Chronic Daily Headaches
Chronic daily headache is a combination headache. It's a tension headache that superimposes itself onto the migraine headache - an excruciating combination. Although the severity of the headache leads many people to take heavy pain medications, the headache falls into the category of chronic dysfunction, not severe and acute pain (such as post-surgical), which makes pain pills problematic, not only because they are ineffective, but also because they are severely addictive. Instead, try a natural muscle relaxant like 250-500 mg of magnesium. Stress reduction techniques, chiropractic adjustments and other physiotherapy modalities might provide you with a better long-term solution as well.
Tension Headaches
Tension headaches are incredibly common, accounting for 90 percent of all headaches. They are caused by stress or tension in the neck, shoulders and head and are the headache most often addressed by chiropractic and massage therapy. Women are more prone to these types of headaches than men.
A tension headache can occur in the front of the head or in the top or back of the skull. It usually begins in the late afternoon and can last for hours. People with great mental pressure and high anxiety are more likely to suffer from these headaches. Eye strain from dealing with vast amounts of paperwork, reading or long daily hours of computer work also can cause this headache.
The main symptom of a tension headache can be described as a steady, tight band forming around the forehead. It doesn't cause nausea and vomiting, sensitivity to light or other discomfort. Patients don't wake up with this headache. Since the stress comes from the neck and shoulder muscles, regular massage can help prevent a stress headache. You also can help yourself by gently stretching the muscles of the neck. When you feel the neck muscles start constricting, place four fingers onto the muscle attachment into the skull. Press your fingers into the muscle as you move your head into your hand, thus creating a slack in the muscles you are trying to stretch. Maintain this pressure and move the hand in circles for at least 20-30 seconds, but no more than two minutes. You should feel the muscle relax and warm up. Repeat this on the other side and massage the other muscles throughout the day.
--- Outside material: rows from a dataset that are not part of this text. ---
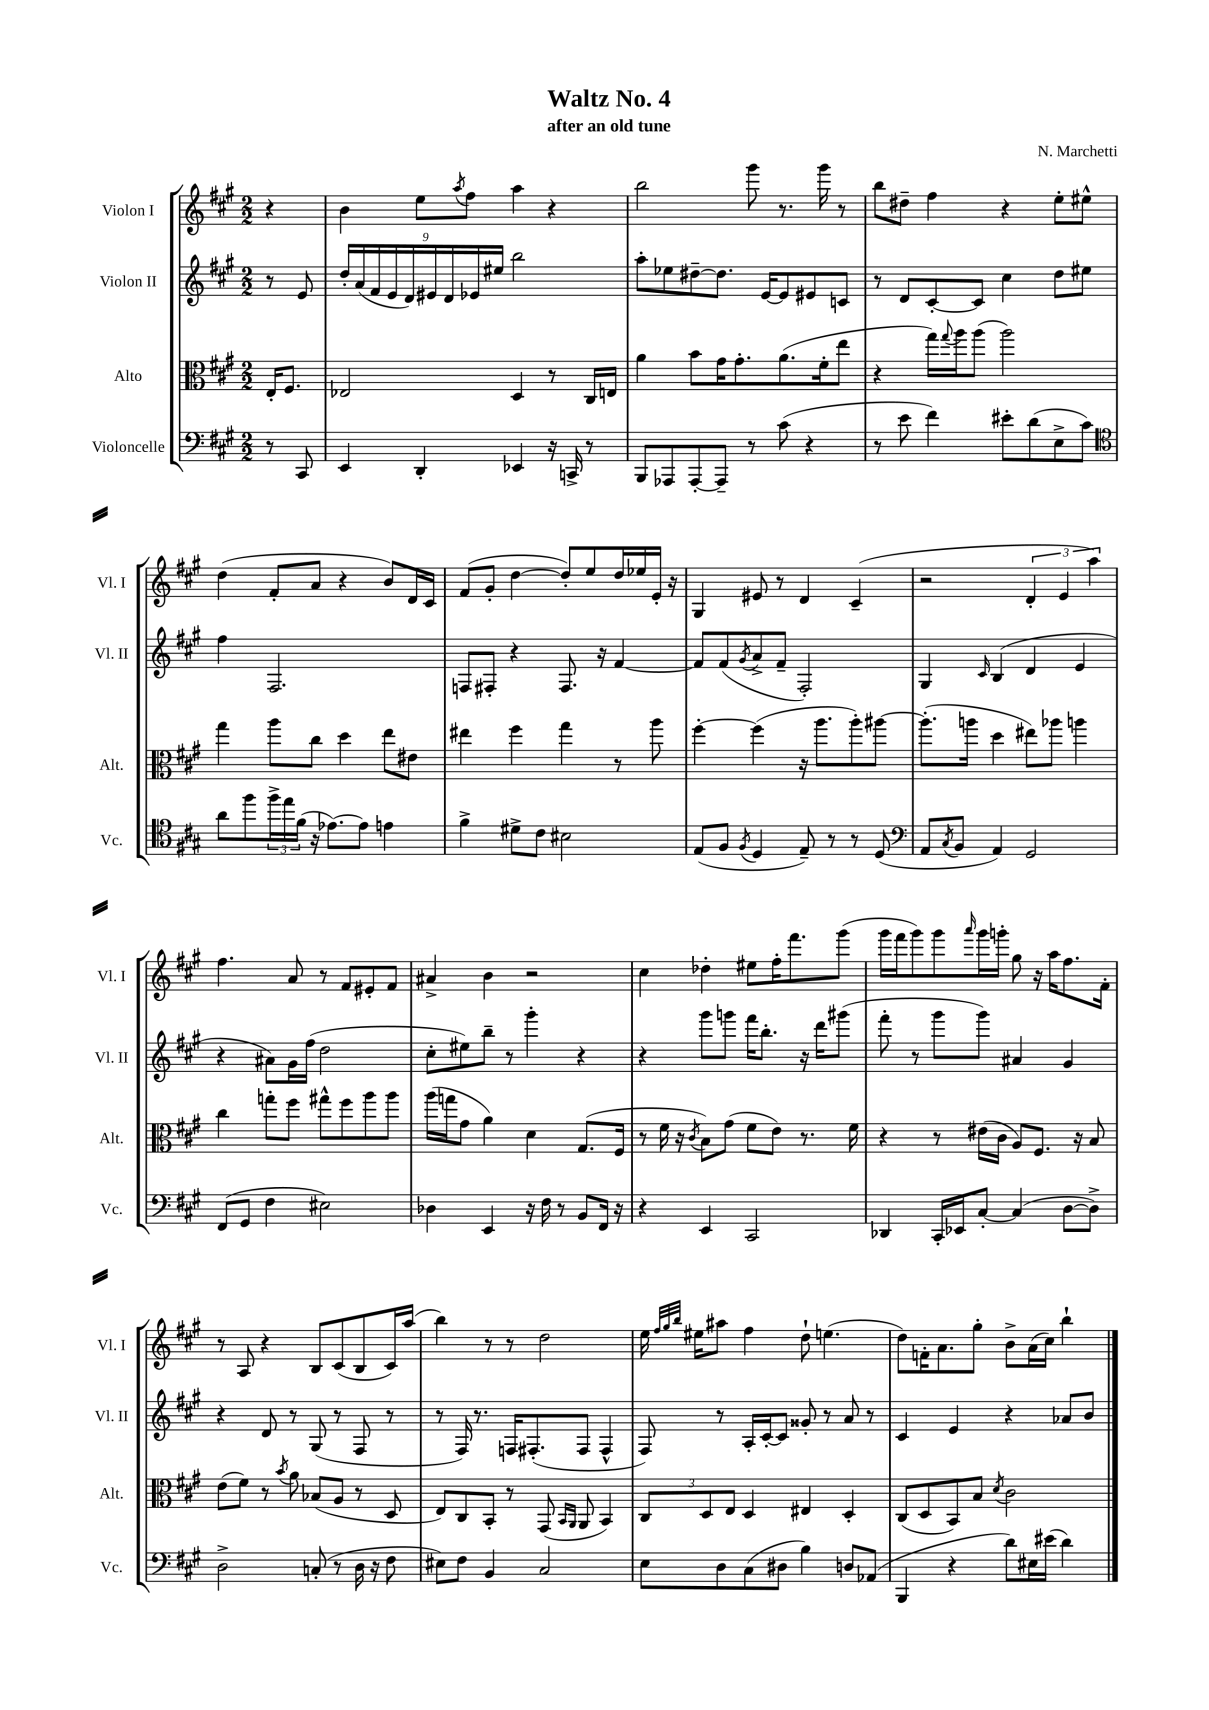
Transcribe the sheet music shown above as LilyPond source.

\header { title = "Waltz No. 4" composer = "N. Marchetti" subtitle = "after an old tune" }
<<
\new StaffGroup <<
\new Staff = "s0" \with { instrumentName = "Violon I" shortInstrumentName = "Vl. I" } {
    \clef treble \key a \major \numericTimeSignature \time 2/2 \partial 4
    r4 |
    b'4 e''8 \acciaccatura { a''8 } fis''8 a''4 r4 |
    b''2 gis'''8 r8. gis'''16 r8 |
    b''8 dis''8-- fis''4 r4 e''8-. eis''8-^ |
    d''4( fis'8-. a'8 r4 b'8) d'16 cis'16 |
    fis'8( gis'8-. d''4~ d''8-.) e''8 d''16 ees''16 e'16-. r16 |
    gis4 eis'8 r8 d'4 cis'4--( |
    r2 \tuplet 3/2 { d'4-. e'4 a''4) } |
    fis''4. a'8 r8 fis'8 eis'8-. fis'8 |
    ais'4-> b'4 r2 |
    cis''4 des''4-. eis''8 fis''16-. fis'''8. gis'''8( |
    gis'''16 fis'''16 gis'''8) gis'''8 \grace { a'''16 } gis'''16 g'''16-. gis''8 r16 a''16 fis''8. fis'16-. |
    r8 a8 r4 b8 cis'8( b8 cis'16) a''16( |
    b''4) r8 r8 d''2 |
    e''16 \grace { fis''32 gis''32 b''32 } eis''16 ais''8 fis''4 d''8-! e''4.( |
    d''8) f'16-. a'8. gis''8-. b'8-> a'16( cis''16) b''4-! \bar "|." |
}
\new Staff = "s1" \with { instrumentName = "Violon II" shortInstrumentName = "Vl. II" } {
    \clef treble \key a \major \numericTimeSignature \time 2/2 \partial 4
    r8 e'8 |
    \tuplet 9/8 { d''16-. a'16( fis'16 e'16 d'16) eis'16 d'16 ees'16 eis''16 } b''2 |
    a''8-. ees''8 dis''8~-- dis''8. e'16~ e'8 eis'8 c'8 |
    r8 d'8 cis'8~-. cis'8 cis''4 d''8 eis''8 |
    fis''4 fis2. |
    f8 fis8-. r4 fis8. r16 fis'4~ |
    fis'8 fis'8( \acciaccatura { gis'8 } a'8-> fis'8-- fis2-.) |
    gis4 \grace { cis'16 } b4( d'4 e'4 |
    r4 ais'8) gis'16 fis''16( d''2 |
    cis''8-. eis''8) b''8-- r8 gis'''4-. r4 |
    r4 gis'''8 g'''8 fis'''16 b''8.-. r16 d'''16 gis'''8( |
    fis'''8-. r8 gis'''8 gis'''8) ais'4 gis'4 |
    r4 d'8 r8 gis8( r8 fis8 r8 |
    r8 fis16) r8. f16 fis8.-.( fis8 fis4-^ |
    fis8) r8 a16-. cis'16~-. cis'8 gisis'8-. r8 a'8 r8 |
    cis'4 e'4 r4 aes'8 b'8 \bar "|." |
}
\new Staff = "s2" \with { instrumentName = "Alto" shortInstrumentName = "Alt." } {
    \clef alto \key a \major \numericTimeSignature \time 2/2 \partial 4
    e16-. fis8. |
    ees2 d4 r8 cis16 e16 |
    a'4 b'8 gis'16 gis'8.-. a'8.( fis'16-. e''8 |
    r4 gis''16) \appoggiatura { gis''8 } a''16 a''8( a''2) |
    gis''4 a''8 cis''8 d''4 e''8 eis'8 |
    eis''4 fis''4 gis''4 r8 a''8 |
    fis''4~-. fis''4( r16 a''8. a''8-.) ais''8~ |
    ais''8.-.( a''16 d''4 eis''8) aes''8 a''4 |
    cis''4 g''8-. fis''8 gis''8-^ fis''8 a''8 a''8 |
    a''16( g''16 gis'8 a'4) d'4 gis8.( fis16 |
    r8 fis'16 r16 \acciaccatura { cis'8 } b8) gis'8( fis'8 e'8) r8. fis'16 |
    r4 r8 eis'16( cis'16 a8) fis8. r16 b8 |
    e'8( fis'8) r8 \acciaccatura { b'8 } a'8 bes8( a8 r8 d8 |
    e8) cis8 b,8-. r8 gis,8( \grace { b,16 a,16 } a,8 b,4) |
    \tuplet 3/2 { cis8 d8 e8 } d4 eis4 d4-. |
    cis8( d8 b,8) b8 \acciaccatura { d'8 } cis'2 \bar "|." |
}
\new Staff = "s3" \with { instrumentName = "Violoncelle" shortInstrumentName = "Vc." } {
    \clef bass \key a \major \numericTimeSignature \time 2/2 \partial 4
    r8 cis,8 |
    e,4 d,4-. ees,4 r16 c,16-> r8 |
    b,,8 aes,,8 aes,,8~-. aes,,8-- r8 cis'8( r4 |
    r8 e'8 fis'4) eis'8-. d'8( e8-> cis'8) |
    \clef tenor a'8 fis''8 \tuplet 3/2 { fis''16-> e''16 fis'16( } r16 ees'8.~) ees'8 e'4 |
    fis'4-> dis'8-> cis'8 bis2 |
    e8( fis8 \acciaccatura { fis8 } d4 e8--) r8 r8 d8( |
    \clef bass a,8 \acciaccatura { cis8 } b,8 a,4) gis,2 |
    fis,8( gis,8 fis4 eis2) |
    des4 e,4 r16 fis16 r8 b,8 fis,16 r16 |
    r4 e,4 cis,2 |
    des,4 cis,16-. ees,16 cis8~-. cis4( d8~ d8->) |
    d2-> c8-.( r8 d16 r16 fis8 |
    eis8) fis8 b,4 cis2 |
    e8 d8 cis8( dis8 b4) d8 aes,8( |
    b,,4 r4 d'8) eis16 eis'16( d'4) \bar "|." |
}
>>
>>
\layout { \context { \Score \remove "Bar_number_engraver" } }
Stress is a major cause of disease and dysfunction. We can alleviate much of our pain by dealing with stress when it arises. Chiropractic adjustments and massage are some of the easy, preventative solutions available to you. Talk to your doctor today to learn more about effective, long-lasting headache relief.
Migraine Facts
  • Migraines are a neurological and vascular disorder.
  • More than 28 million Americans suffer from migraines.
  • Migraines are familial and often hereditary.
  • Migraines can strike at any age.
  • Migraines are most common in young adult women and children.
  • Routine activity makes the pain worse.
  • Migraine episodes last from several hours to several days.
  • Environment changes might cause the onset of a migraine headache.
  • Certain foods might trigger migraines.
  • Too much or too little sleep might trigger a migraine.
  • Hormones (especially estrogen fluctuation) might cause migraines. Migraines are commonly linked to a menstrual cycle and early pregnancy.
  • Stress and anxiety can lead to migraines.
  • Weather or temperature changes can lead to a migraine.
  • Bright lights or computer screens might lead to migraine headaches.
  • Strong odors and high altitude trigger migraines.